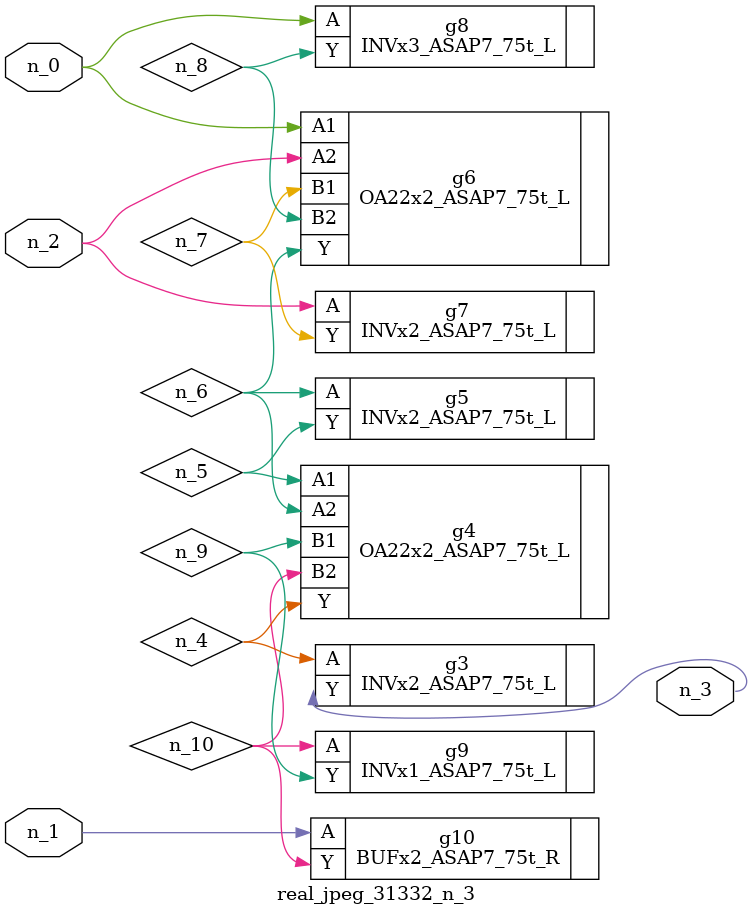
<source format=v>
module real_jpeg_31332_n_3 (n_1, n_0, n_2, n_3);

input n_1;
input n_0;
input n_2;

output n_3;

wire n_5;
wire n_8;
wire n_4;
wire n_6;
wire n_7;
wire n_10;
wire n_9;

OA22x2_ASAP7_75t_L g6 ( 
.A1(n_0),
.A2(n_2),
.B1(n_7),
.B2(n_8),
.Y(n_6)
);

INVx3_ASAP7_75t_L g8 ( 
.A(n_0),
.Y(n_8)
);

BUFx2_ASAP7_75t_R g10 ( 
.A(n_1),
.Y(n_10)
);

INVx2_ASAP7_75t_L g7 ( 
.A(n_2),
.Y(n_7)
);

INVx2_ASAP7_75t_L g3 ( 
.A(n_4),
.Y(n_3)
);

OA22x2_ASAP7_75t_L g4 ( 
.A1(n_5),
.A2(n_6),
.B1(n_9),
.B2(n_10),
.Y(n_4)
);

INVx2_ASAP7_75t_L g5 ( 
.A(n_6),
.Y(n_5)
);

INVx1_ASAP7_75t_L g9 ( 
.A(n_10),
.Y(n_9)
);


endmodule
</source>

-*-*-

• **What this task involves**
Everything from the line containing "output n_3;" through the final line above must be copied exactly, with both ends kept.

• **Result for this exercise**
output n_3;

wire n_5;
wire n_8;
wire n_4;
wire n_6;
wire n_7;
wire n_10;
wire n_9;

OA22x2_ASAP7_75t_L g6 ( 
.A1(n_0),
.A2(n_2),
.B1(n_7),
.B2(n_8),
.Y(n_6)
);

INVx3_ASAP7_75t_L g8 ( 
.A(n_0),
.Y(n_8)
);

BUFx2_ASAP7_75t_R g10 ( 
.A(n_1),
.Y(n_10)
);

INVx2_ASAP7_75t_L g7 ( 
.A(n_2),
.Y(n_7)
);

INVx2_ASAP7_75t_L g3 ( 
.A(n_4),
.Y(n_3)
);

OA22x2_ASAP7_75t_L g4 ( 
.A1(n_5),
.A2(n_6),
.B1(n_9),
.B2(n_10),
.Y(n_4)
);

INVx2_ASAP7_75t_L g5 ( 
.A(n_6),
.Y(n_5)
);

INVx1_ASAP7_75t_L g9 ( 
.A(n_10),
.Y(n_9)
);


endmodule
</source>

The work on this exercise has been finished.